6 - Range and "without replacement" flags:
6.1 - For the experts among you, you can set the system to a millennium 3-digit system by either supplying the appropriate number file or by using the -N flag. This flag sets the number population as all the numbers from 0 to N. If N is 999 then you have a millennium system. Don't worry, because the system turns 0 into 000 accordingly.
6.2 - By using the -W flag, we disallow replacement, meaning that there will be no repetitions of numbers. As an example, the second command attempts to generate 36 numbers, but the range is from 00 to 19, so only 20 numbers are provided, and with no repetition.
6.3 - In contrast, by not using this flag, you can have all the numbers you want, but there will be repetitions. This flag is useful for beginners to practice their entire system in as few runs as possible.
7 - Also for poor beginners like me, we can use the -d flag to provide a description file. When you do this, the program quizzes you on a single complex image at a time and shows the corresponding descriptions of individual images (e.g. person, action and object in a PAO system).
7.1 - The first command provides nothing useful, because the input file used has very limited descriptions.
7.2 - This 'cat' command was used here just to show you guys the input description file: there are only descriptions for numbers 01 and 50. This explains the "No descriptions' warnings, since we allowed the system to sample all numbers from 00 to 99 (the default), most of which don't have descriptions.
As you can see, the header now is important for us to know which categories of individual images are merged to form each complex image (not all system are PAO, you know). Again, this format was used having .csv files in mind. NOTE: I was low on imagination for actions and objects :)
7.3 - This second 'cat' command shows the contents of the input data file that we will use now, which will restrict widely the possible list of numbers to be sampled, thus, allowing some descriptions to appear.
7.4 - Now, as you can see, there are descriptions for the person and the action, but still not for the object, because there are no descriptions for 44.

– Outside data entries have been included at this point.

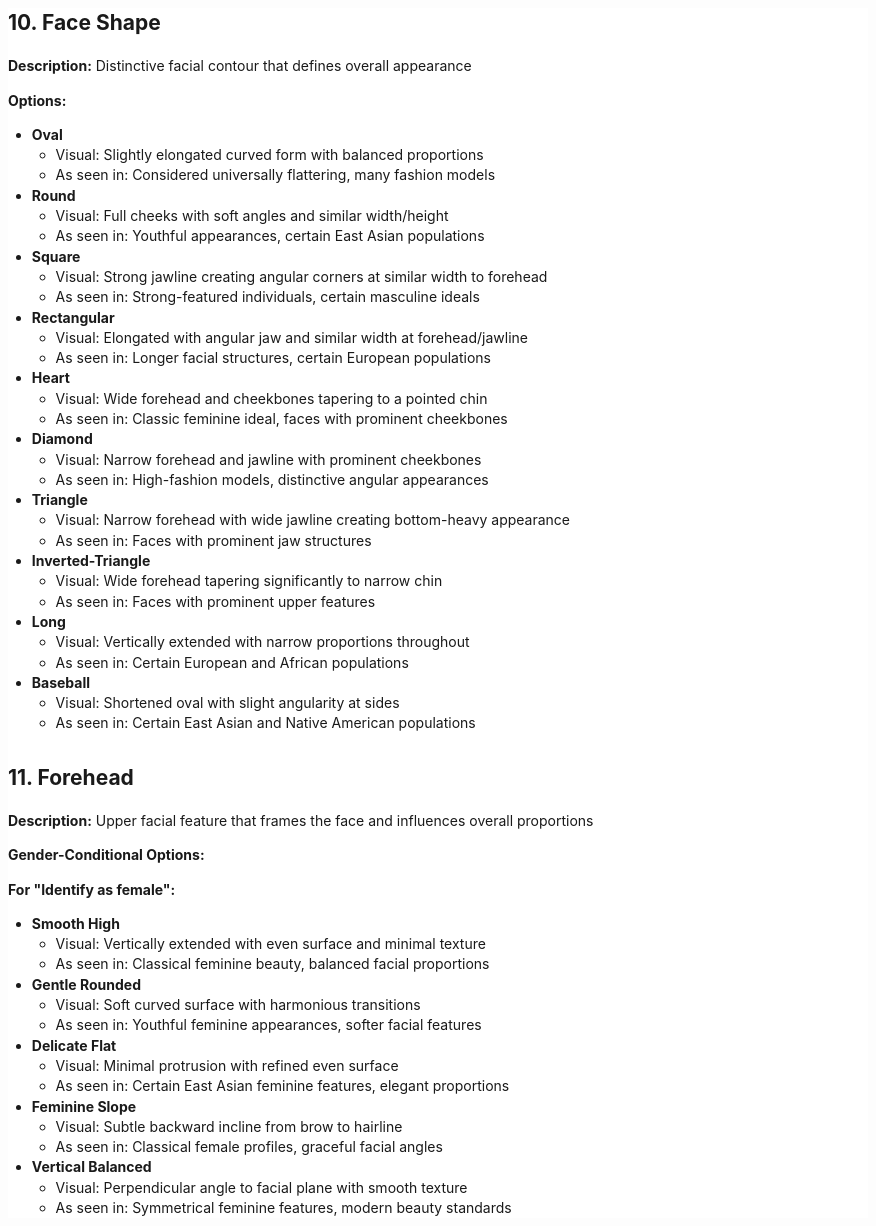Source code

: ## 10. Face Shape
**Description:** Distinctive facial contour that defines overall appearance

**Options:**
* **Oval**
  * Visual: Slightly elongated curved form with balanced proportions
  * As seen in: Considered universally flattering, many fashion models
* **Round**
  * Visual: Full cheeks with soft angles and similar width/height
  * As seen in: Youthful appearances, certain East Asian populations
* **Square**
  * Visual: Strong jawline creating angular corners at similar width to forehead
  * As seen in: Strong-featured individuals, certain masculine ideals
* **Rectangular**
  * Visual: Elongated with angular jaw and similar width at forehead/jawline
  * As seen in: Longer facial structures, certain European populations
* **Heart**
  * Visual: Wide forehead and cheekbones tapering to a pointed chin
  * As seen in: Classic feminine ideal, faces with prominent cheekbones
* **Diamond**
  * Visual: Narrow forehead and jawline with prominent cheekbones
  * As seen in: High-fashion models, distinctive angular appearances
* **Triangle**
  * Visual: Narrow forehead with wide jawline creating bottom-heavy appearance
  * As seen in: Faces with prominent jaw structures
* **Inverted-Triangle**
  * Visual: Wide forehead tapering significantly to narrow chin
  * As seen in: Faces with prominent upper features
* **Long**
  * Visual: Vertically extended with narrow proportions throughout
  * As seen in: Certain European and African populations
* **Baseball**
  * Visual: Shortened oval with slight angularity at sides
  * As seen in: Certain East Asian and Native American populations

## 11. Forehead
**Description:** Upper facial feature that frames the face and influences overall proportions

**Gender-Conditional Options:**

**For "Identify as female":**
* **Smooth High**
  * Visual: Vertically extended with even surface and minimal texture
  * As seen in: Classical feminine beauty, balanced facial proportions
* **Gentle Rounded**
  * Visual: Soft curved surface with harmonious transitions
  * As seen in: Youthful feminine appearances, softer facial features
* **Delicate Flat**
  * Visual: Minimal protrusion with refined even surface
  * As seen in: Certain East Asian feminine features, elegant proportions
* **Feminine Slope**
  * Visual: Subtle backward incline from brow to hairline
  * As seen in: Classical female profiles, graceful facial angles
* **Vertical Balanced**
  * Visual: Perpendicular angle to facial plane with smooth texture
  * As seen in: Symmetrical feminine features, modern beauty standards
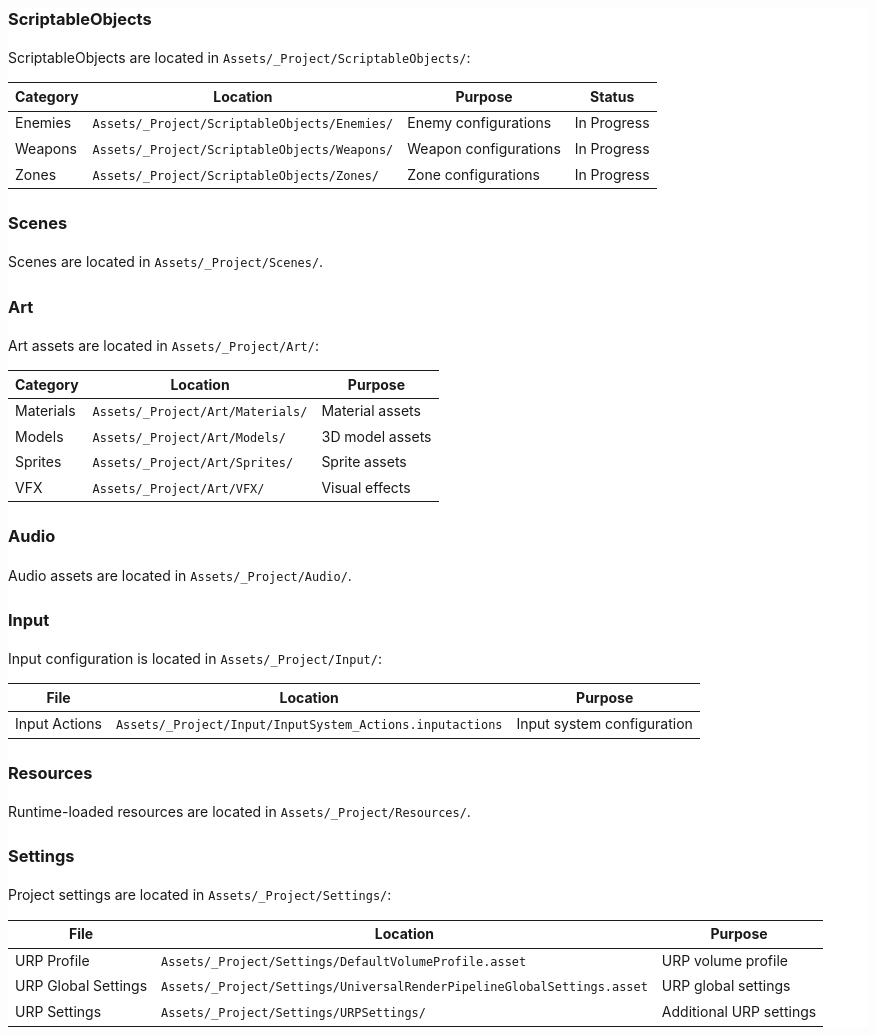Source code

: ### ScriptableObjects
ScriptableObjects are located in `Assets/_Project/ScriptableObjects/`:

| Category | Location | Purpose | Status |
|----------|----------|---------|--------|
| Enemies | `Assets/_Project/ScriptableObjects/Enemies/` | Enemy configurations | In Progress |
| Weapons | `Assets/_Project/ScriptableObjects/Weapons/` | Weapon configurations | In Progress |
| Zones | `Assets/_Project/ScriptableObjects/Zones/` | Zone configurations | In Progress |

### Scenes
Scenes are located in `Assets/_Project/Scenes/`.

### Art
Art assets are located in `Assets/_Project/Art/`:

| Category | Location | Purpose |
|----------|----------|---------|
| Materials | `Assets/_Project/Art/Materials/` | Material assets |
| Models | `Assets/_Project/Art/Models/` | 3D model assets |
| Sprites | `Assets/_Project/Art/Sprites/` | Sprite assets |
| VFX | `Assets/_Project/Art/VFX/` | Visual effects |

### Audio
Audio assets are located in `Assets/_Project/Audio/`.

### Input
Input configuration is located in `Assets/_Project/Input/`:

| File | Location | Purpose |
|------|----------|---------|
| Input Actions | `Assets/_Project/Input/InputSystem_Actions.inputactions` | Input system configuration |

### Resources
Runtime-loaded resources are located in `Assets/_Project/Resources/`.

### Settings
Project settings are located in `Assets/_Project/Settings/`:

| File | Location | Purpose |
|------|----------|---------|
| URP Profile | `Assets/_Project/Settings/DefaultVolumeProfile.asset` | URP volume profile |
| URP Global Settings | `Assets/_Project/Settings/UniversalRenderPipelineGlobalSettings.asset` | URP global settings |
| URP Settings | `Assets/_Project/Settings/URPSettings/` | Additional URP settings |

8 - Finally, we can use an in-built metronome by setting the -m flag. The command shown in the figure generated 5 complex PAO images displayed with 2 seconds in-between them. This is to show that experts can use the program too :)
9 - This is just to show that for mortals like me, we can still display one image at a time by setting the first value of the -m flag to zero. We can also keep showing the descriptions while using the metronome.
Well guys, that's it. I am terribly sorry for this very long e-mail, but I had no idea how to make it shorter and I wanted to share it with you.
I hope the programmers around won't make fun of my programming skills when looking at the code. Please, modify it the way you like and, if possible, tell me where I could make it better. If any of you find it useful somehow, I'd love to hear your feedback, suggestions, complaints, whatever.
P.S.: I was forgetting: just run the program with the -h flag to see the help.